AT13148 is currently in early pre-clinical development. The product inhibits proliferation and promotes apoptosis in a range of tumour cell lines, and biomarker studies have confirmed the predicted mechanism-based effects of the product. AT13148 has favourable pharmacokinetics, including good oral bioavailability. In xenograft models, oral administration of AT13148 results in inhibition of tumour growth, and in these xenograft models the anti-tumour effects occur in parallel with inhibition of the activity of the PI3K/PKB/mTOR pathway. This has been demonstrated by the dose and time dependent inhibition of the phosphorylation of several pharmacodynamic biomarkers of PKB and pathway activity in tumours taken from treated animals. Preliminary toxicology work has indicated that AT13148 is suitable for further development.
In September 2008 Astex announced a partnership with Cancer Research UK and Cancer Research Technology (CRT) to take AT13148 into development under the charity’s Clinical Development Partnerships (CDP) programme.
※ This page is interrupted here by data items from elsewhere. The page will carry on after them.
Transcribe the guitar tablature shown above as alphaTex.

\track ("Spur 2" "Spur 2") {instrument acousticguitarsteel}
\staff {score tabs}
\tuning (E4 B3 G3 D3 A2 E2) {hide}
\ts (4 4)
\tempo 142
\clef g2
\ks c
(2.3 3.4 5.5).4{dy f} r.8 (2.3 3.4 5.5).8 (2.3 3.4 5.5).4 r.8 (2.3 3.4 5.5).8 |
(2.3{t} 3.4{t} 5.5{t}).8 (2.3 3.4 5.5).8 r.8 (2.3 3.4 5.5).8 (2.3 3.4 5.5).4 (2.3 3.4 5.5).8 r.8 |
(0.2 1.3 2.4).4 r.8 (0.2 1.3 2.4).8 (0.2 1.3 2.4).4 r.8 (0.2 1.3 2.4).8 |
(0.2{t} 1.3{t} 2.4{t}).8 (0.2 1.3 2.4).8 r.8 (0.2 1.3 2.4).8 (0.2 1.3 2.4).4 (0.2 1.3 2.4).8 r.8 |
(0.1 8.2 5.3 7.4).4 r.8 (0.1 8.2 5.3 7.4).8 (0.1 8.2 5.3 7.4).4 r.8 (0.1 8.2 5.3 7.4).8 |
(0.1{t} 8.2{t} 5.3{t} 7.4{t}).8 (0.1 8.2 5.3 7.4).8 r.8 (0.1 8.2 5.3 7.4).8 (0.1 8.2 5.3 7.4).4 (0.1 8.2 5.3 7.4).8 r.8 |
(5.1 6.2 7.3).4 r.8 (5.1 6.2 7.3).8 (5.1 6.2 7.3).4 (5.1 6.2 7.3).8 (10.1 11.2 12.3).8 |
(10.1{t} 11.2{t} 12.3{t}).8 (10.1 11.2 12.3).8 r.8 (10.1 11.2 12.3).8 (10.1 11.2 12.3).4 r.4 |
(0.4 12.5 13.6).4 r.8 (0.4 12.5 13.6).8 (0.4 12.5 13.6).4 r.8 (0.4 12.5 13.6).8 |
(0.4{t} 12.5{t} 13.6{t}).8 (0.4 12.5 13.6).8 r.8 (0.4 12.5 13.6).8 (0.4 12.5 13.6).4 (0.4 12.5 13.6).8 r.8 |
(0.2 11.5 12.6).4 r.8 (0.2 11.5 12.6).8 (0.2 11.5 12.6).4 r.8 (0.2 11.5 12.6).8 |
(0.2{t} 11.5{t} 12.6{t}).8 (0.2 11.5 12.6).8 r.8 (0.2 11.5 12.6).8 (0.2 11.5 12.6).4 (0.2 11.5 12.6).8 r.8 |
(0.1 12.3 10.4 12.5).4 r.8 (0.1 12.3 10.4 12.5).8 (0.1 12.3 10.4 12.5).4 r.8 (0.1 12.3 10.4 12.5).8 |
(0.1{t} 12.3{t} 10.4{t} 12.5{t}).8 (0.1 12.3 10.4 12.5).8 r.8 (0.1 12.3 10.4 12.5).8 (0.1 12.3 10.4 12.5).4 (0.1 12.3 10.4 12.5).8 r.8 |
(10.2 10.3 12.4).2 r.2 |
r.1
Under the terms of this agreement, Cancer Research UK's Drug Development Office will carry out further development work on the agent, some of which will be undertaken by The Institute of Cancer Research and, if successful, AT13148 will be taken into Phase I clinical trials at the Royal Marsden Hospital in the UK. Astex retains all commercial rights in the compound.
The initial Phase I trial is expected to be a single agent dose escalation study to assess safety and tolerability and preliminary efficacy in patients with advanced solid tumours. We are also considering undertaking additional Phase I studies to assess the safety, tolerability and preliminary efficacy of combinations of AT13148 with anti-cancer drugs for which the major mechanism of drug, and hence tumour resistance arises from activation of the PI3K/PKB/mTOR pathway.